━━━ Document extract ━━━
Abstract:
A system to produce orthogonal beams includes a laser diode operating in conjunction with a collimating lens, an aperture, and a simple compact optic. Three collimated beams are directed toward an optic comprised of components that are bonded together. Beams are reflected from two optical components at right angles to produce plumb beams. Additionally, a beam is reflected from the optic at a right angle, as well as transmitted through the optic, to produce square and level beams. All four beams are orthogonal to each other, have relatively equal power, and are aligned and oriented so as to appear to be originating from a coincident point. Optionally, a fifth orthogonal beam may be produced. An optic in the shape of a cuboid comprised of six small components is also disclosed.

Description:
CROSS REFERENCE TO RELATED APPLICATIONS  
       [0001]     This application is a continuation of U.S. patent application Ser. No. 10/818,423 filed Apr. 5, 2004, now allowed. 
     
    
     BACKGROUND OF THE INVENTION  
       [0002]     The present invention generally relates to an optical system that may have utility in construction lay-out and, more specifically, to a system including a simple optic producing at least four orthogonal beams from an incoming collimated laser beam.  
         [0003]     In the construction and home improvement industries, it is quite common for workers to determine level and square along a wall or potential wall site, as well as to find a plumb line from floor to ceiling, during the process of laying out a room. It is advantageous to make these measurements with one device at one time, and at a coincidental point. If the measurements are taken simultaneously with a single device from a coincidental point, the accuracy of the measurements taken increases. By not moving a measurement device from point to point during the process, inaccuracies that might otherwise occur are eliminated. In addition, a person working alone is able to determine level, square and plumb lines simultaneously from a coincidental point. It is particularly advantageous to determine the level, square and plumb lines with beams of light. This eliminates the need for a plumb bob, and does not require that the walls be extensively marked. A single device generating square, level and plumb beams of light allows operation by a single worker.  
         [0004]     Several devices are currently commercially available that assist in making level, square and plumb measurements using visible beams of light. However, these devices are somewhat complicated in construction, and therefore expensive to make. The currently available commercial devices typically have one or more laser diodes and complex multi-part optic assemblies. Because of this complexity, such devices may require careful calibration and correction.  
         [0005]     Therefore, a need exists for a laser optical system that produces level, square and plumb beams of light from a coincidental point. Such a system should be simple in design but also economical, accurate, efficient, easily manufactured and easily assembled.
━━━ Recorded information ━━━
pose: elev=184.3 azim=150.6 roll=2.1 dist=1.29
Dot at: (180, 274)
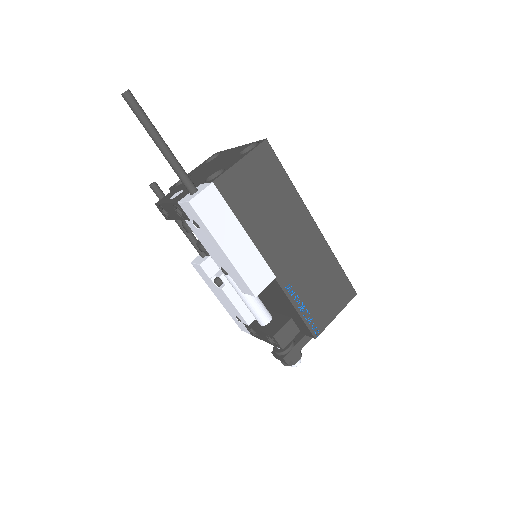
━━━
→ **Tasks for this exercise**:
1. Write out the part of the laser-beam patent text starting at "BACKGROUND OF THE" and ending at "collimated laser beam.".
2. In the laser-beam patent text, what shape is the optic made of six small components?
3. Do these statements agree with the laser-beam patent text? Answer yes or no for each, quoting the words that decide it.
(a) All four beams have roughly equal power.
(b) The commercial devices currently available need no calibration.
(c) Beams reflected at right angles from two optical components produce level beams.
The material comes from a different source than the laser-beam patent text.

→ **Responses for each task**:
1.
BACKGROUND OF THE INVENTION  
       [0002]     The present invention generally relates to an optical system that may have utility in construction lay-out and, more specifically, to a system including a simple optic producing at least four orthogonal beams from an incoming collimated laser beam.

2. A cuboid.

3.
(a) Yes: "have relatively equal power"
(b) No: "such devices may require careful calibration and correction"
(c) No: "Beams are reflected from two optical components at right angles to produce plumb beams."